Friday, April 9, 2004
Ashley Ray is finally learning to embrace her twang.
"I've heard that I have this twang in my voice," says the Lawrence native. "My roommates give me a lot of crap because I can't really sing without it. It's just my style."
So far that twang is serving her well.
Ray is starting to find her niche in the country music world. Two years ago, the Lawrence High School graduate moved to Nashville to get serious about developing her songwriting craft. Already her musical abilities are starting to turn some heads.
In 2003, Ray was named "Champion Singer" in a nationwide 14-week competition sponsored by Coors Light. She was also a state finalist in the 2003 True Value Country Showdown.

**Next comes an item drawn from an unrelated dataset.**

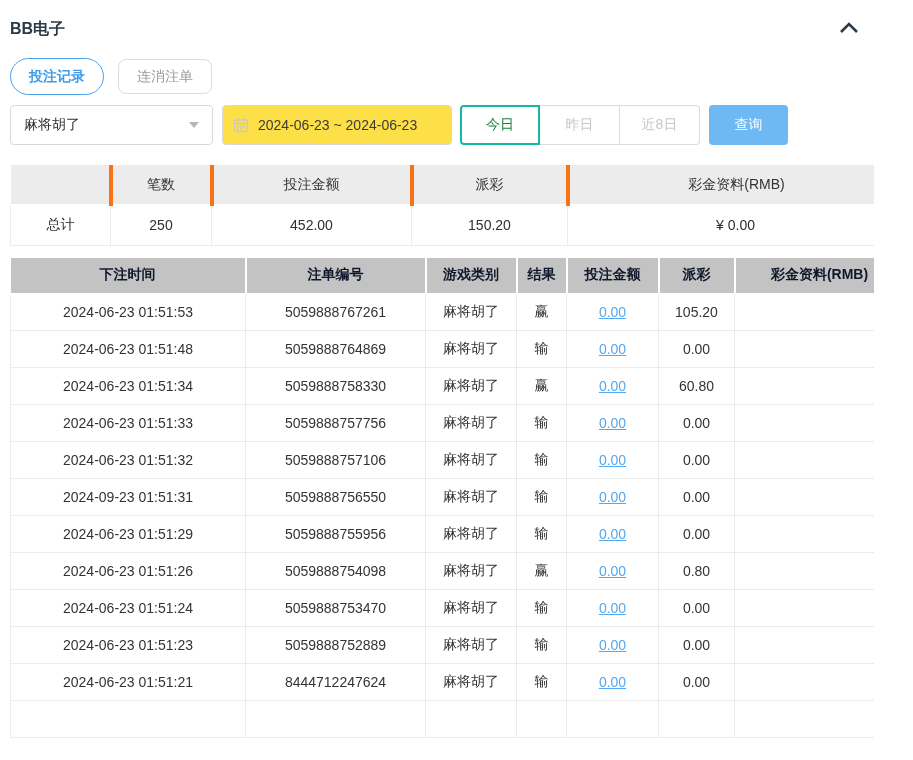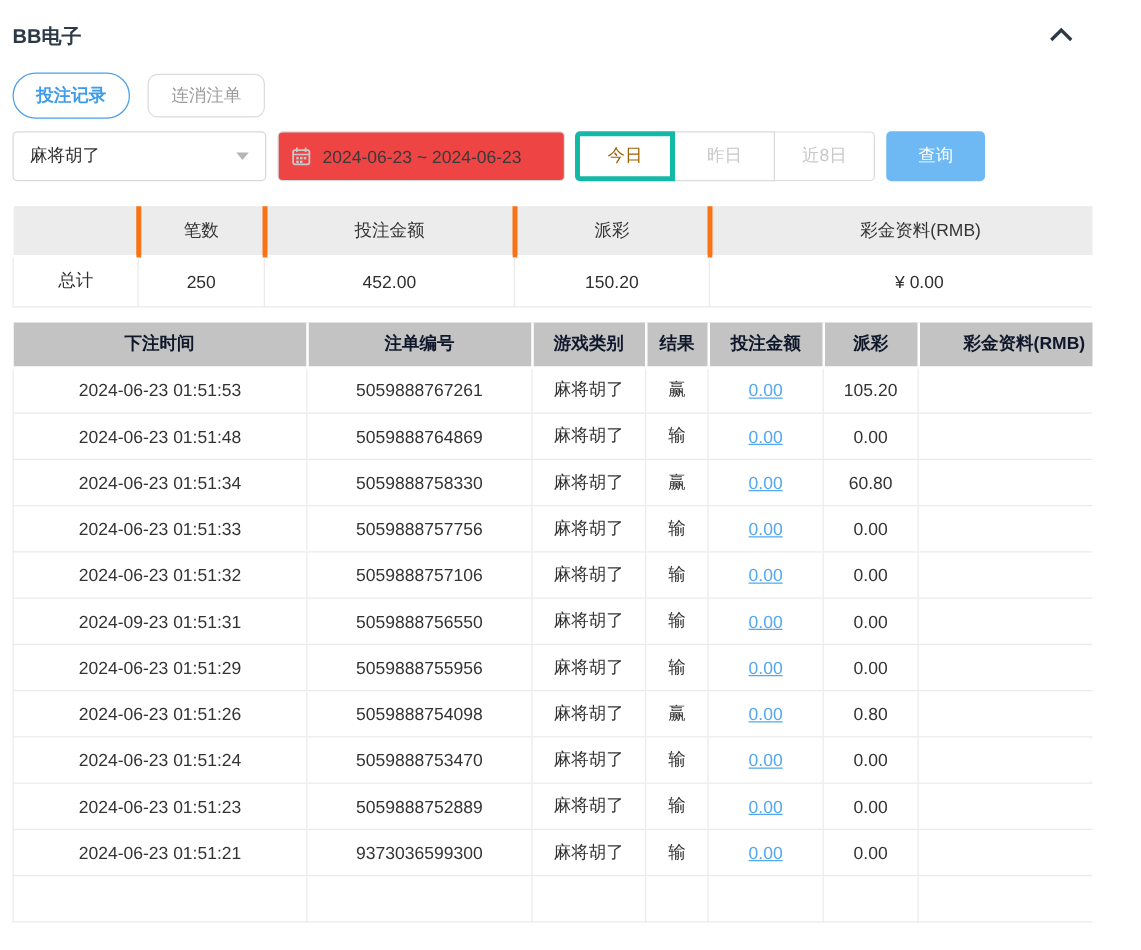"2024-06-23 ~ 2024-06-23" .date-input { background: #ef4444 -> #fde047 }
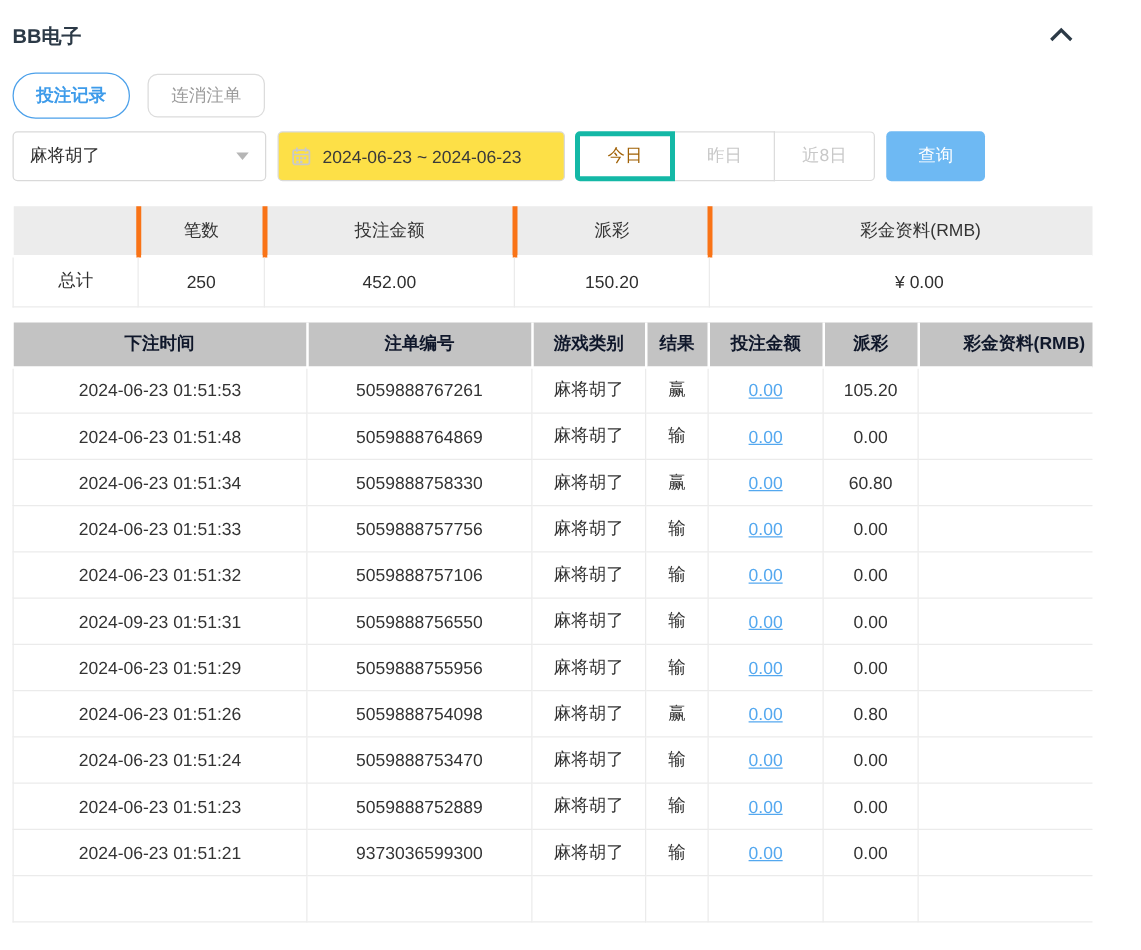"今日" .seg.active { border: 4px solid #14b8a6 -> 2px solid #14b8a6; color: #a16207 -> #15803d }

And her original song "John Deere Queen" was featured on the national John Deere compilation album.
The performer will make her first return home as a professional when her band opens for Texas songwriter Cory Morrow on Wednesday at Abe & Jake's Landing, 8 E. Sixth St.

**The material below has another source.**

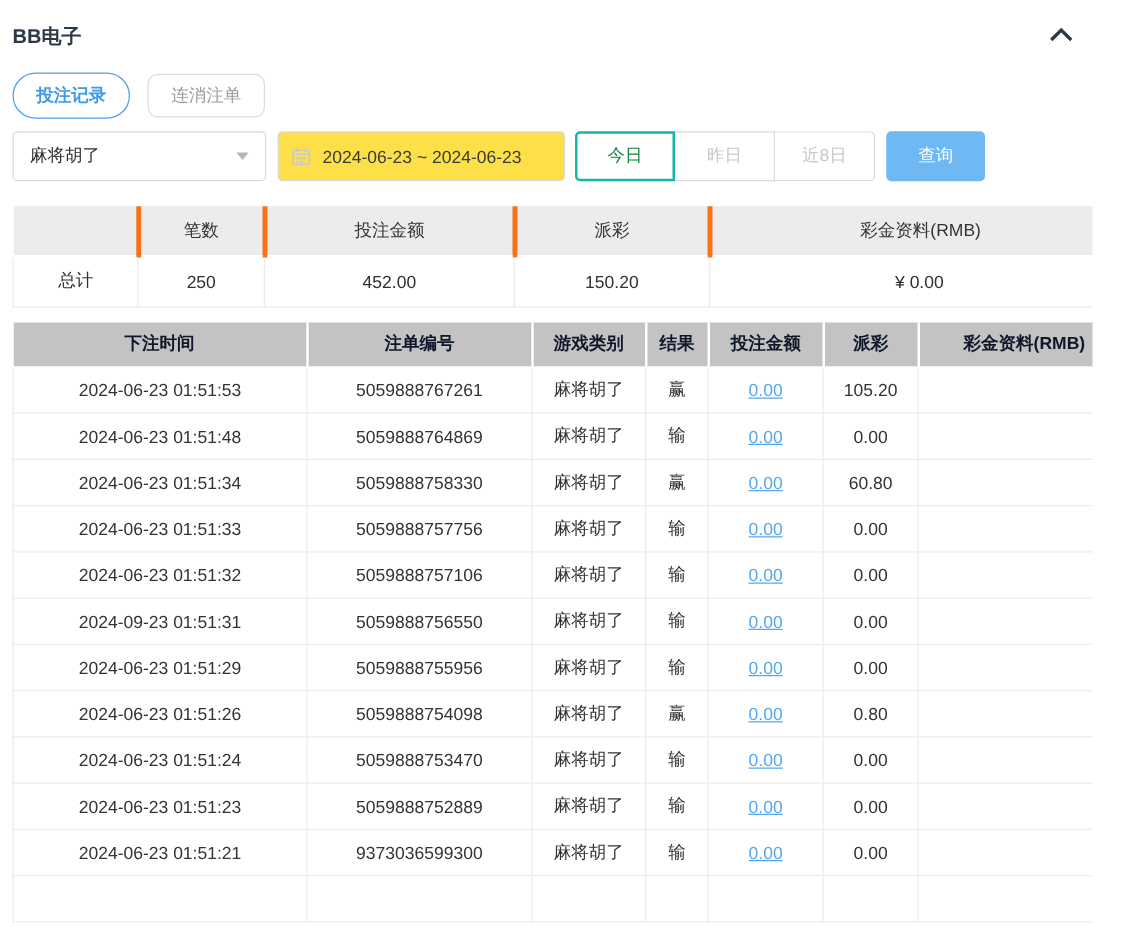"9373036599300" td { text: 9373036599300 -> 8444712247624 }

"Usually new artists can be compared to old ones, but I've never gotten that," she says. "I haven't been told that I sound like anyone. I guess I'm pretty unique."
- Wednesday, April 14, 2004, 8 p.m.
- Abe & Jake's Landing, 8 E. Sixth, Lawrence
- All ages / $8
Ray didn't just blindly hurl herself into Nashville's cutthroat scene. She's also taking a practical approach by working on her undergraduate degree in music business at Belmont University. If the Belmont name sounds familiar, that's because it was the little school that humbled the Missouri Tigers basketball team 71-67 in December. But it's also a college well-known for producing such country music stars as Trisha Yearwood, Brad Paisley and Lee Ann Womack.

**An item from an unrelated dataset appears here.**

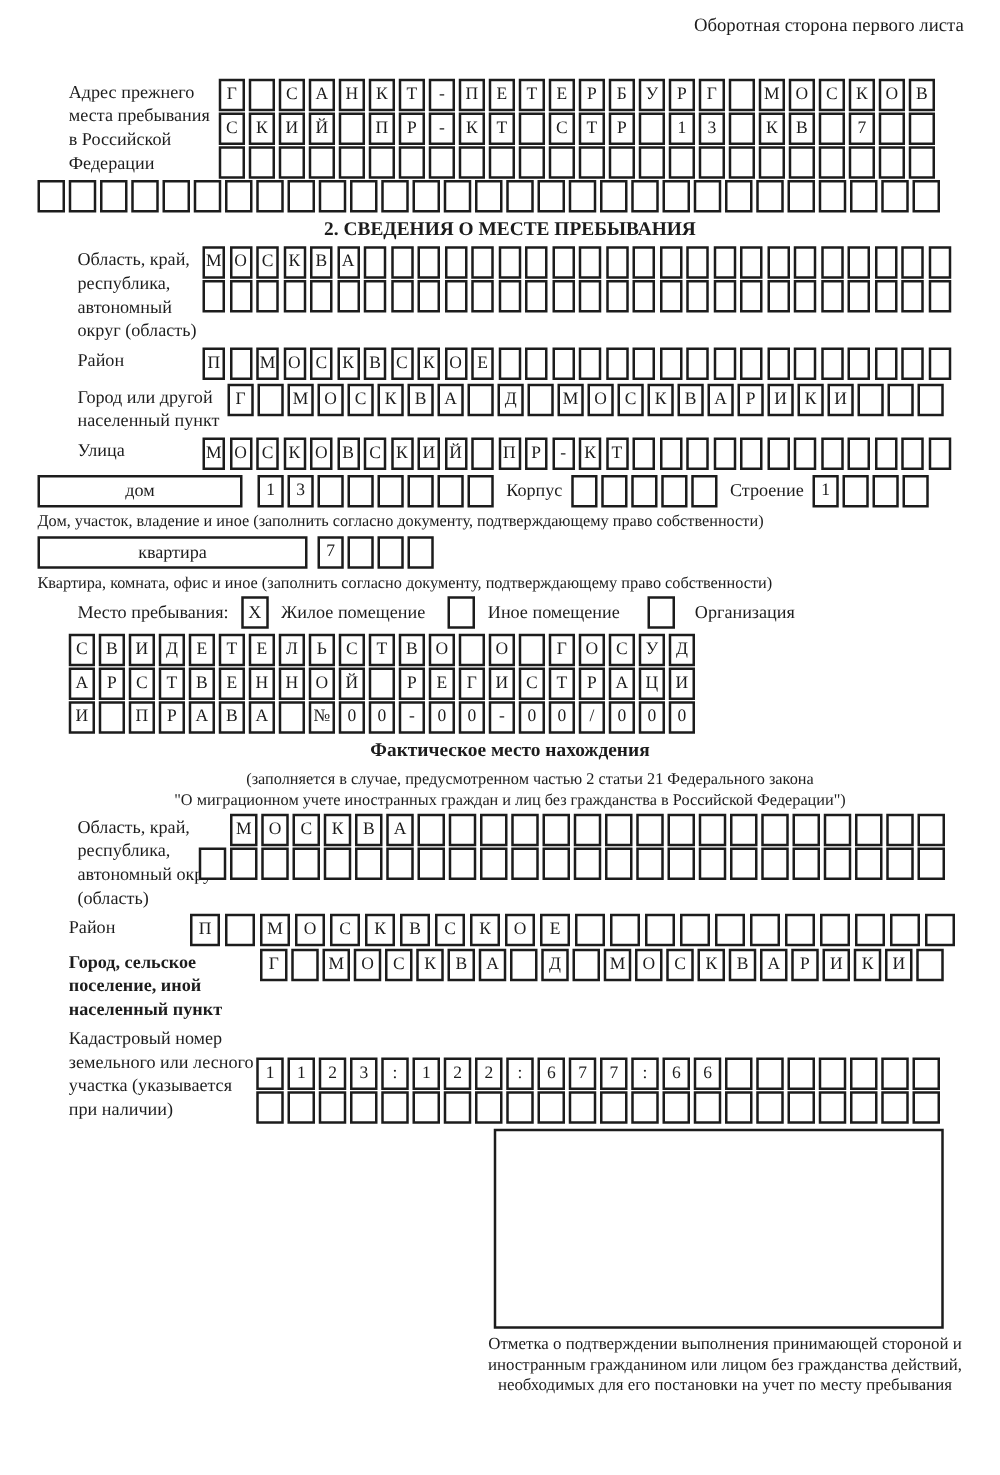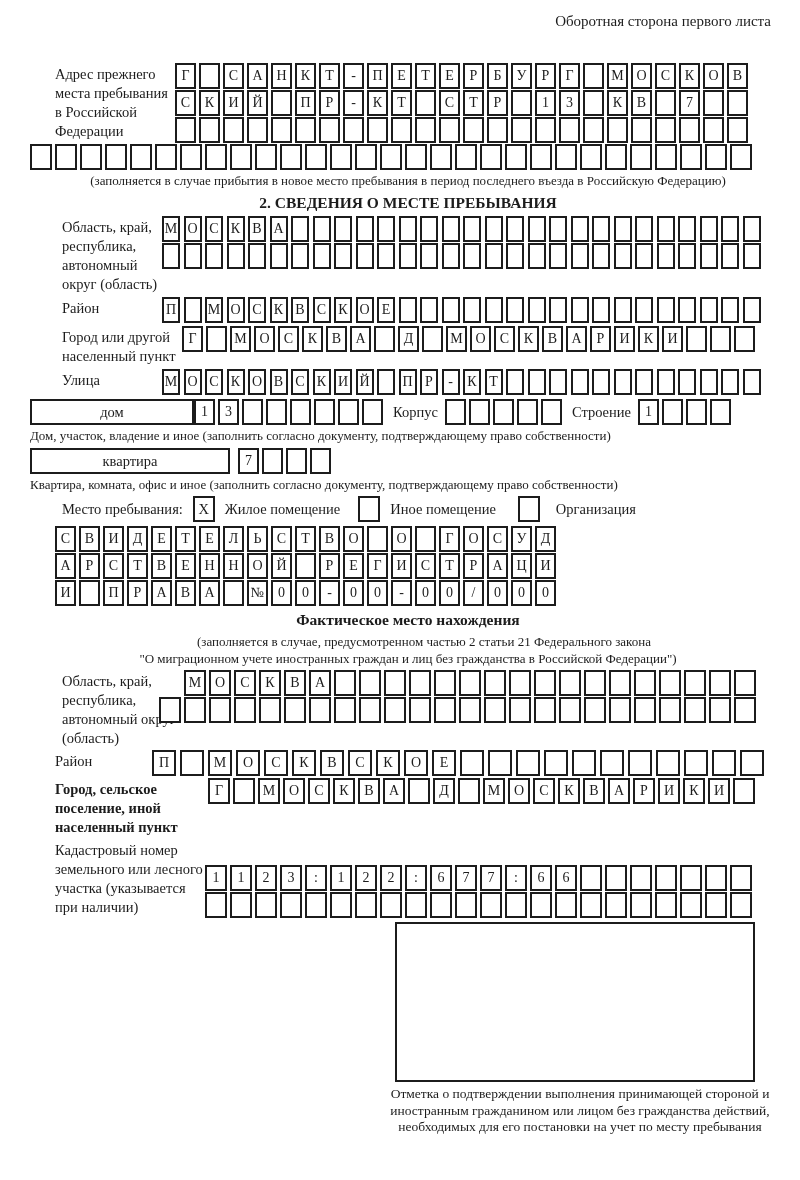"(заполняется в случае прибытия в" div.caption { html: <div>(заполняется в случае прибытия в новое место пребывания в период последнего въезда в Российскую Федерацию)</div> -> none }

"I've learned so much here," she says. "In terms of career things, it's probably that the people who stick with it and never give up (will find success). The competition down here is intimidating at times, but it makes you work harder."
Raised on a small farm just outside of Lawrence, Ray was in fifth grade when her mother gave her an acoustic guitar purchased from a pawn shop. The first song she worked up was Patty Loveless' "You Don't Even Know Who I Am."
"When she started, and for the first two years, she just seemed to want to learn her favorite songs from the radio," says Thom Alexander, founder of the Americana Music Academy and Ray's first guitar teacher.
"Then one day when she was about 13, she shows up with a song that she wrote, 'True Love Waits.' She asked if she could play it for me. Being the kind individual that I am, I thought I'd humor her ... wrong. She had this great, well-arranged tune that was emotionally way beyond her years. But the BEST part was her singing. I don't know where she developed her voice but she could really belt."
(Alexander will actually join Ray on guitar for her show at Abe & Jake's. Other locals acting as her sidemen include Dixie Road drummer Dusty Workman and bassist Michael Paull.)
From the outset it was clear that Ray approached her blossoming career as more than just a hobby.
"I had three jobs when I was 15 or 16; I worked at Baskin-Robbins, Sears and a hair salon downtown," she recalls. "I played a show in Wellsville and wasn't pleased with my performance. I realized that the jobs were taking away from my music and I couldn't believe that I let that happen. So the next day I quit all three jobs."
Now at age 20, Ray is concentrating on juggling her school schedule with her artistic endeavors. In hopes of becoming further connected to the music biz, she will also start an internship this summer at Vivaton! Records. The independent label is run by veteran musician Jeff Huskins, who's played with Clint Black and Little Texas.
Don't look for Ray to be taking part in any more vocal competitions, though.
"I've kind of grown out of the contests," she says. "I don't really want to do those anymore. Nobody is going to look at the bio and say, 'Wow, Coors Light named her Champion Singer. We've got to sign her.'"
She adds, "Right now my main focus is writing and honing my skills. I'm not necessarily out there looking for a record contract. If the right one came along I wouldn't turn it down. But I'm just making music. That's all I want to be doing."